Single sign-on appliance developer Imprivata has enabled its devices to be called from within an application to verify the user's identity, as well as being used to log on to systems and applications in the first place.

The company said that its customers increasingly need strong authentication within workflows. It says this is being driven by regulations that call for identity-based security on transactions.

An example is a rule in the US state of Ohio that requires a pharmacist to authorise each individual prescription for a controlled drug using two-factor authentication.

What Imprivata has done is to add an API to its single-sign on (SSO) devices so that applications can use the stored credentials, said David Ting, the company's CTO. The SSO appliance also keeps an audit trail, he added.

Transactional strong authentication "is becoming more prevalent for medication-based applications, but there is a similar demand in financial services for large transactions, or for a supervisor voiding a transaction," he said.

"The person who logged in needs to be re-verified as the transaction is committed, otherwise it is too easy for the user to say 'I walked away from my computer, and someone else created that transaction.'

"Login-level authentication allows deniability - for example, the Ohio attorney-general said he could not prosecute prescription offences because of that."

Ting said that the SSO appliance would typically be used with a fingerprint reader, or with a proximity badge and PIN, and would feed that user's log-on ID back for use in the application's workflow and audit trail.

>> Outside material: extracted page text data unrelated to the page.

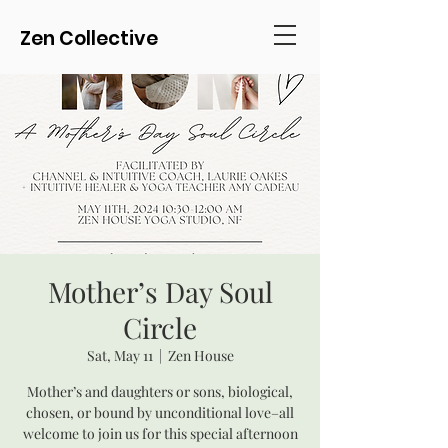
Zen Collective
Mother’s Day Soul
Circle
Sat, May 11
  |  
Zen House
Mother’s and daughters or sons, biological,
chosen, or bound by unconditional love–all
welcome to join us for this special afternoon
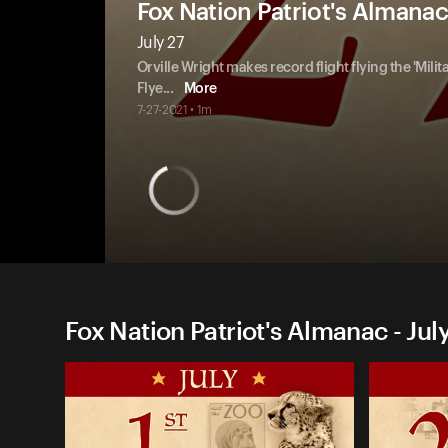
Fox Nation Patriot's Almanac
July 27
Orville Wright makes record flight flying the 'Milit
Flye
...
More
7-27-2021 • 1m
Fox Nation Patriot's Almanac - Jul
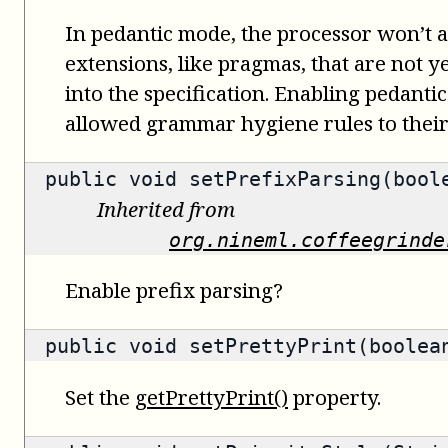
In pedantic mode, the processor won’t
extensions, like pragmas, that are not ye
into the specification. Enabling pedanti
allowed grammar hygiene rules to their 
public void setPrefixParsing(bool
Inherited from
org.nineml.coffeegrinde
Enable prefix parsing?
public void setPrettyPrint(boolea
Set the
getPrettyPrint()
property.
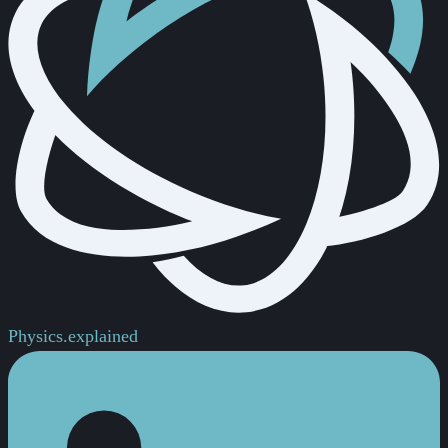
Physics.
explained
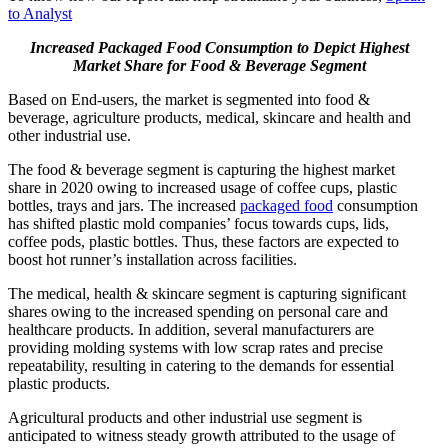
to Analyst
Increased Packaged Food Consumption to Depict Highest
Market Share for Food & Beverage Segment
Based on End-users, the market is segmented into food &
beverage, agriculture products, medical, skincare and health and
other industrial use.
The food & beverage segment is capturing the highest market
share in 2020 owing to increased usage of coffee cups, plastic
bottles, trays and jars. The increased
packaged food
consumption
has shifted plastic mold companies’ focus towards cups, lids,
coffee pods, plastic bottles. Thus, these factors are expected to
boost hot runner’s installation across facilities.
The medical, health & skincare segment is capturing significant
shares owing to the increased spending on personal care and
healthcare products. In addition, several manufacturers are
providing molding systems with low scrap rates and precise
repeatability, resulting in catering to the demands for essential
plastic products.
Agricultural products and other industrial use segment is
anticipated to witness steady growth attributed to the usage of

"It wasn't that difficult to do because we already had the authentication infrastructure," he added. "We exposed an API that applications can call from Java, C# and C++."

Working this way could be a boon to programmers, who must otherwise figure out how to implement authentication for themselves on an application by application basis - and must also avoid adding delays or making the system a nuisance for its users.

Ting acknowledged that as there are no standards in this area, anyone programming to Imprivata's API would be tied to its SSO devices, but claimed that the advantages of this approach outweighed the drawbacks.

"We are trying to encourage them to use a standardised programming model as it abstracts out all the complexity," he said. "It is very easy once you show programmers how to do it."